10 US Cities Committed To 100% Renewable Energy

100% renewable energy cities

The Sierra Club, America’s largest grassroots environmental lobby group, has released a new report highlighting 10 U.S. cities that have committed to be powered by 100 percent renewable energy.

The report is the first update of Sierra’s Ready For 100 campaign, launched this year, which challenged 100 American cities to abandon fossil fuels and transition to clean sources of electricity such as solar, wind, hydropower or biomass.

According to campaign director Jodie Van Horn, 16 cities, including major centres like San Diego, have already signed up to the challenge, and several have achieved the 100 percent renewable goal.

“Cities, long the hotbed of innovation, the drivers of change, and the incubators of solutions to the world’s biggest challenges, are ready for 100 percent clean energy,” says Ms. Van Horn. “Other city leaders should take note from these examples and take the pledge to power their cities by 100 percent clean energy.”

Showcased in the report are San Francisco, CA; Aspen, CO; Burlington, VT; East Hampton, NY; Georgetown, TX; Grand Rapids, MI; Greensburg, KA; Rochester, MN; San Jose, CA; and San Diego, CA.

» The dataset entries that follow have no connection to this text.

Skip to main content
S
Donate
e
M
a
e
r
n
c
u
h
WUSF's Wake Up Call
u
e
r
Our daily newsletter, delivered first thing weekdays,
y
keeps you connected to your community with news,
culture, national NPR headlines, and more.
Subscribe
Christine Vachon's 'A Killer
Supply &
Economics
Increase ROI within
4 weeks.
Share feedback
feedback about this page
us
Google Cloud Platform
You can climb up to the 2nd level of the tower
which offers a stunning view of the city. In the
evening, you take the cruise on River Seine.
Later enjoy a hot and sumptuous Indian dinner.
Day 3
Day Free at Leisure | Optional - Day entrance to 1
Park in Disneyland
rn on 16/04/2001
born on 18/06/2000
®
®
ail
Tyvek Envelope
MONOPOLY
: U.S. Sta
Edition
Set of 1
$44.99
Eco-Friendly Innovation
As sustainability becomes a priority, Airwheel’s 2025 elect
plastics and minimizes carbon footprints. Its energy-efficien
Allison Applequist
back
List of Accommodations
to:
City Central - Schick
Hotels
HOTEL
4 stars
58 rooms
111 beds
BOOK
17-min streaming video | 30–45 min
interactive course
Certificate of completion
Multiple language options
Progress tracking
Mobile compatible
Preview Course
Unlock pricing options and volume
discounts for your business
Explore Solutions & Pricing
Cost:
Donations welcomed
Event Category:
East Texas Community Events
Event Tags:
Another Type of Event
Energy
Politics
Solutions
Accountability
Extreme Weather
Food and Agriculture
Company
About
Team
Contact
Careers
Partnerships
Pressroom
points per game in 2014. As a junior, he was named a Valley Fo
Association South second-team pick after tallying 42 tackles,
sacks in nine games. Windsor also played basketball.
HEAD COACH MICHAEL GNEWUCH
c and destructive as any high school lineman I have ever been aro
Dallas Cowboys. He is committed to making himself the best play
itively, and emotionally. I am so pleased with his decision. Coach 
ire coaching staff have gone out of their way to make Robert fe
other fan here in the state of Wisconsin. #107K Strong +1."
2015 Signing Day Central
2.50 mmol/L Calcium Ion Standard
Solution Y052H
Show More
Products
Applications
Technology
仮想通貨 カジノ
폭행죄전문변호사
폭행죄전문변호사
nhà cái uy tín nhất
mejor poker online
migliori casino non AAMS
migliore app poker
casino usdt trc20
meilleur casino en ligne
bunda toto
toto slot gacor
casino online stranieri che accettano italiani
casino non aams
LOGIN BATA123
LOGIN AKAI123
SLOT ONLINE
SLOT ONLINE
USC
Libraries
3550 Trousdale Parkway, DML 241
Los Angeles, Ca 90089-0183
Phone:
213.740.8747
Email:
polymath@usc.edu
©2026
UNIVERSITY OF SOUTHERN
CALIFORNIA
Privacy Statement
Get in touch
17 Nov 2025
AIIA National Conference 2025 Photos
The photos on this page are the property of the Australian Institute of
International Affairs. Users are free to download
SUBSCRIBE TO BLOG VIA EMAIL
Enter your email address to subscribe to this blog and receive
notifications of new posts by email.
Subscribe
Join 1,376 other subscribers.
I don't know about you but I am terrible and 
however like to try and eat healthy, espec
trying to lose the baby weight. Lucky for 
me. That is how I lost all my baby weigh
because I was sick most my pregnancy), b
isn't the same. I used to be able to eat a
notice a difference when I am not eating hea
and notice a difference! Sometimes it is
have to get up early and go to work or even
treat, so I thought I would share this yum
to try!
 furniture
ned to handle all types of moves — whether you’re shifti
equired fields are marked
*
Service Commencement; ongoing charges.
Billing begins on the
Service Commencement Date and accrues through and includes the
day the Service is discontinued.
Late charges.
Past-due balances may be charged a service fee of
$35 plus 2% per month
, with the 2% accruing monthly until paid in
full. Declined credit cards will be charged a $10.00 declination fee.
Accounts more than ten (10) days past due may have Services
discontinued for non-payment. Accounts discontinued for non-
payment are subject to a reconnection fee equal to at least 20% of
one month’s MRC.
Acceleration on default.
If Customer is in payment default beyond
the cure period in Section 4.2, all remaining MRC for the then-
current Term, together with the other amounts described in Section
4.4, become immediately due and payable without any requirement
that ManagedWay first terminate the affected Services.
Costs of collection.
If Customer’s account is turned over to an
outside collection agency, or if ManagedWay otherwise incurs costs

Making the switch to renewable energy would save cities money and create employment, the report’s authors say. Solar prices in the U.S. have dropped 80 percent in the past 10 years and the cost of wind power around 60 percent. The American solar sector currently employs more than 200,000 people and is adding jobs at 12 times the rate of the national economy.

While state renewable energy goals have spurred several cities’ commitments to the Ready for 100 target, some have taken their own measures to become energy independent.

Burlington, Vermont’s largest city, has become the first in America to cross the 100 percent renewable threshold through a combination of biomass from logging waste (30 percent); landfill methane plus wind and solar power (20 percent); and the voter-backed purchase of the 7.4 megawatt (MW) Winooski River hydropower facility at the city’s edge (50 percent).

Also showcased is Silicon Valley’s San Jose, one of America’s first cities to commit to a 100 percent renewable target, which it adopted in 2007. San Jose has been at the forefront of the use of solar power to lower its carbon footprint and the city’s 15-year clean energy goals include lowering electricity use per capita by half, planting 100,000 trees and creating 25,000 new clean tech jobs.

“By embracing 100% clean energy, these 10 cities are creating more equitable, healthy, prosperous and vibrant communities,” the report (PDF) states. “According to a national survey conducted by the University of Texas at Austin in spring of 2016, 90% of American adults agree that the government should be focusing on developing renewable energy.”